O Estado de S.Paulo
O Legislativo está decidindo pelo Executivo qual é agora a reforma prioritária
Para um governo que demonstra dificuldades em afinar o foco, o
presidente da Câmara, Rodrigo Maia, fez um grande favor. Quer que a
reforma tributária comece a ser tratada como prioridade já na semana que
vem, quando termina o recesso parlamentar. Se o Executivo ponderava
ainda com qual começar entre as várias ambiciosas reformas que pretende,
o Legislativo definiu. Encontros para tratar de um texto único (são três conjuntos de
propostas, mas a conhecida como PEC 45, do tributarista Bernard Appy)
envolvendo relatores, deputados, senadores e especialistas – o cerne de
uma Comissão Especial – começaram na terça-feira e vão pelo fim de
semana.

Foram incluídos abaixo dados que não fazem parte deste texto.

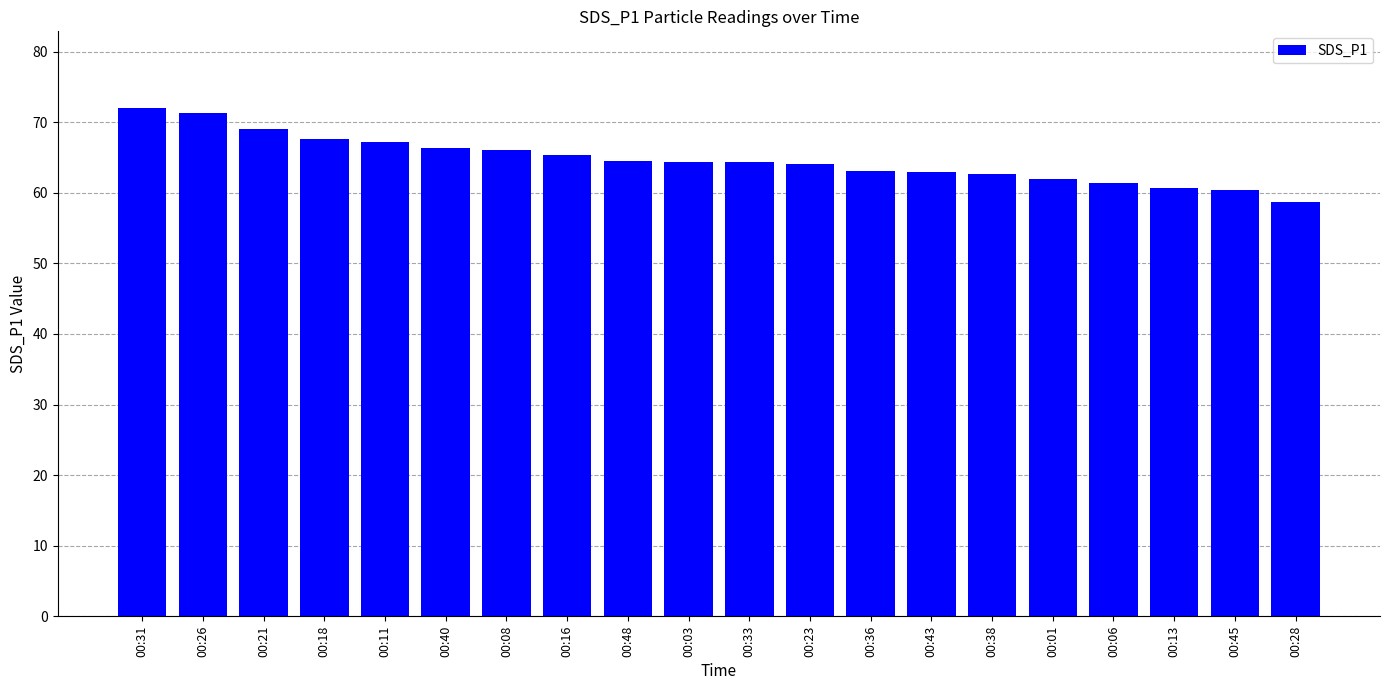

What position from the right is 00:33?

10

A ambição: votar até junho. Depois são férias e, na sequência,
os senhores parlamentares vão se dedicar às eleições municipais. Ou
seja, o prazo é dos mais apertados.
O sentido de urgência aumentou também com as demandas dos governadores,
para os quais o socorro financeiro proposto pela União dentro de um novo
Pacto Federativo foi por eles declarado insuficiente, e terá de ser
reexaminado em função do impacto que simplificação e/ou novos tributos
terão sobre arrecadação. Junte-se a isso reforma administrativa e PEC
Emergencial, que pretendem, por outras vias, lidar com a questão fiscal,
e tem-se o tamanho do trabalho político para o governo.
Embora a reforma administrativa (praticamente pronta, segundo Bolsonaro)

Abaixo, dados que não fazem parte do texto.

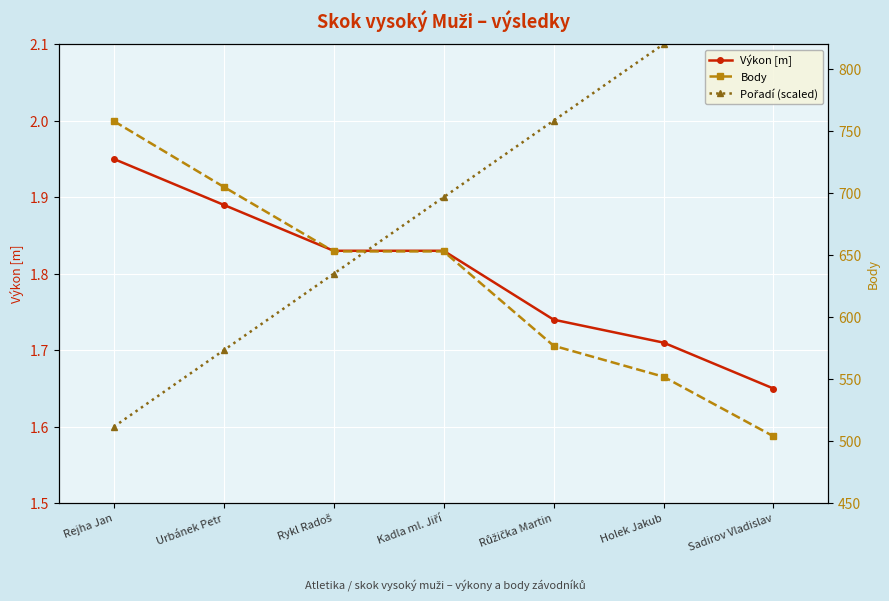

Reading right to left, extract all data points from this chart.

Výkon [m]: Sadirov Vladislav=1.6	Holek Jakub=1.7	Růžička Martin=1.7	Kadla ml. Jiří=1.8	Rykl Radoš=1.8	Urbánek Petr=1.9	Rejha Jan=1.9
Pořadí (scaled): Sadirov Vladislav=2.2	Holek Jakub=2.1	Růžička Martin=2.0	Kadla ml. Jiří=1.9	Rykl Radoš=1.8	Urbánek Petr=1.7	Rejha Jan=1.6
Body: Sadirov Vladislav=504.0	Holek Jakub=552.0	Růžička Martin=577.0	Kadla ml. Jiří=653.0	Rykl Radoš=653.0	Urbánek Petr=705.0	Rejha Jan=758.0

figure como seu grande ataque ao aparelho de Estado, que a equipe
econômica enxerga como principal obstáculo ao destravamento da economia,
o presidente talvez entenda que não tem força política suficiente para
tocar de forma simultânea dois ambiciosos projetos no Legislativo. Maia
dá sinais de estar decidindo o dilema. Os esforços para um mínimo de simplificação e ordenamento do sistema
tributário brasileiro têm mais de 20 anos e sempre fracassaram diante da
incapacidade (ou desinteresse) de sucessivos governos em ordenar os
diversos interesses afetados. Ocorre que, passada a batalha da
Previdência, a demanda de vários segmentos da economia clamando por
algum tipo de jeito na maluquice tributária brasileira sugere uma
situação já próxima de um “basta”, algo como uma genuína revolta.

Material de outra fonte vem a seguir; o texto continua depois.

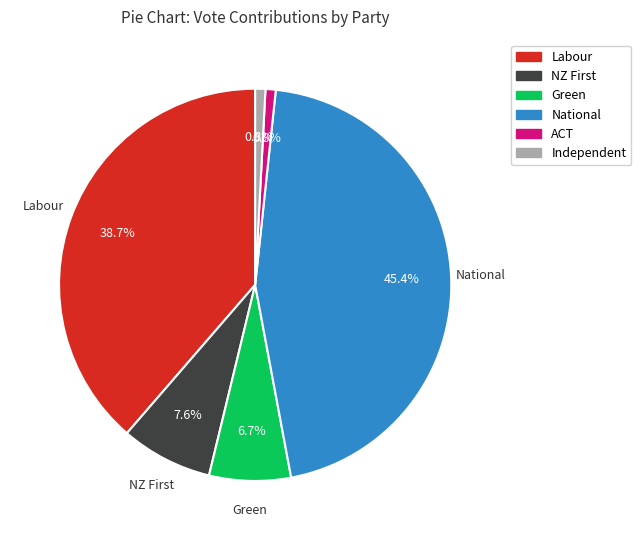

What is the ratio of the value at National to the value at Labour?

1.2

Da mesma maneira como ocorreu com a Previdência, senadores e deputados
parecem bem sensíveis à gritaria (plenamente justificada, aliás). Embora
só desavisados ainda acreditem que reforma tributária seja sinônimo de
redução de carga tributária, economistas e gestores empresariais admitem
que a simplificação de tributos (mesmo que não diminua a carga) traria
algum alívio às empresas, via redução de custos. No Brasil, manter-se em
dia com os impostos também é caro.
As equipes técnicas da Câmara e da pasta de Paulo Guedes estão
debruçadas no que seria um texto que incorporaria sugestões do Executivo
(seria mais fácil do que o governo enviar projetos separados). Esse
texto (o da 45) já “pactuado” passaria pela Comissão Especial, seria
levado a plenário e daí ao Senado – rito que depende não só do interesse
dos presidentes das Casas Legislativas, mas, também, do empenho do
governo em se articular eficazmente no Congresso (reconhecidamente um
problema até aqui).[um ponto que precisa urgentemente ser modificado é a ditadura da presidência da Câmara e do Senado = o poder decidir qual projeto vai em frente e qual sentam em cima;
o ideal seria que um grupo de deputados, número pequeno, teria poderes para solicitar ao presidente da Câmara - que seria obrigado a aceitar - que determinado projeto fosse colocado em pauta em um prazo máximo, digamos, dois meses.
Valendo a mesma regra para o Senado.
Da forma atual, um Maia ou seu fiel escudeiro Alcolumbre, tem mais poderes que a maioria da Casa que presidem.]
Há espaço para avanços importantes. Onde o bicho pega? Onde sempre
pegou: deputados se queixam de que as promessas que receberam lá atrás
em termos de emendas, na votação da Previdência, ainda não foram
cumpridas. Assessores do governo discordam das queixas, mas a má vontade
existe. Pior ainda: os senhores parlamentares são hoje muito mais
conscientes da sua capacidade de negociação, e consequente imposição de
derrotas ao governo. É o famoso limite da atuação de presidentes de Casas Legislativas, mesmo
empenhados em reformas. Não são eles que impõem disciplina de voto. [por vias indiretas impõem sim: são eles que sendo contrário a um projeto, sentam em cima, impedindo que os seus presididos votem, o que na prática equivale a uma rejeição da proposta.
A não votação de uma proposta, na prática, impede sua aprovação, prevalecendo a vontade do 'dono' da pauta.]